Turkey hopeful of ties with EU during Greek presidency
ANKARA - Hürriyet Daily News
Greek Foreign Minister Venizelos (R) greets his Turkish counterpart Davutoğlu upon his arrival for a meeting in Athens. Two diplomats exchanged views on Turkish-EU relations, bilateral ties as well as Cyprus talks. AFP photoThe momentum provided in ties with the European Union thanks to the commencement of visa exemption talks and the opening of a chapter after three years could be further boosted during Greek and Italian term presidencies in 2014, the Turkish government believes, although it sees a slimmer chance for a breakthrough on Cyprus.
“We are hopeful about the Greek presidency. Greece has been supporting Turkish accession to the EU for a long time. We have already expressed our expectations to Greece for the opening of more chapters and for accelerating the negotiation process,” a senior Foreign Ministry official told the Hürriyet Daily News yesterday. The last meeting between the two countries’ foreign ministers, Ahmet Davutoğlu and Evangelos Venizelos, took place on Dec. 12 in Athens where the two diplomats exchanged views on Turkish-EU relations, bilateral ties as well as Cypriot talks.
Greece will assume the term presidency today for the first half of 2014 before being succeeded by Italy on July 1. Given that both Mediterranean countries are in favor of Turkey’s accession, Ankara sees a window of opportunity for further boosting the pace of negotiations in the new year.
“The momentum gained in recent weeks should be continued with the opening of more chapters. We should avoid another period of stagnation in accession talks,” the official said.

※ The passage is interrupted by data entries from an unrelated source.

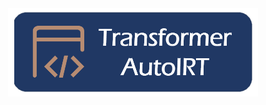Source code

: <div style="display:flex; justify-content:center;">
    <img src="https://github.com/ESGIRT/ESEM2024-TransformerIRT/raw/main/logo.png" alt="Logo" style="max-width:100%; height:auto; width:400px;">
</div>
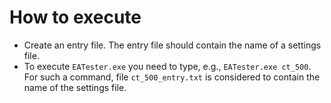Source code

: # How to execute

- Create an entry file. The entry file should contain the name of a settings file.
- To execute `EATester.exe` you need to type, e.g., `EATester.exe ct_500`. For such a command, file `ct_500_entry.txt` is considered to contain the name of the settings file.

Turkey is pressing the EU for the removal of the Cypriot blockage on the opening of chapters 23, judiciary and fundamental rights, and chapter 24, justice, freedom and security, both of which are regarded as key chapters for the completion of the accession process.
The Greek presidency has gained more importance as Turkish Cypriots and Greek Cypriots are close to launching a new round of reunification talks with the aim of ending the four-decade old division on the island.
Greece and Turkey are both guarantor countries of Cyprus and play crucial roles as motherlands in peace talks. “Although the Cyprus problem stands as an important element in Turkey’s accession process, we believe we should make progress in the negotiation process regardless of developments about these talks,” the official said.
Greek Cyprus is still dragging its feet in officially launching talks and introducing difficult pre-conditions. Turkey and Turkish Cypriots have shown sufficient flexibility in meeting these pre-conditions to be outlined in the joint statement, but Greek Cypriots have still hesitated to begin talks.
“It seems they are not sincerely willing for talks. They are aware that once talks begin there will be no return. And if a prospected referendum is not approved in the south as happened in 2004, they know this second ‘no’ will surely have consequences to their disadvantage,” the same official said.
High-level visits in early 2014
With the coming of 2014, Turkey-EU ties will witness an exchange of high-level visits that are expected to give more opportunities to accelerate the accession process. One of the most important visits will be carried out by Prime Minister Recep Tayyip Erdoğan to Brussels on Jan. 21, making his first trip to the EU capital since 2009. This will be followed by French President François Hollande’s visit to Turkey on Jan. 26, making him the first French leader to pay a state visit since 1992. Ankara expects that Hollande will announce the removal of a French veto on some chapters during the visit.
President Abdullah Gül is also expected to go to Italy on Jan. 28, while there are also plans for Erdoğan to go to Germany in early February.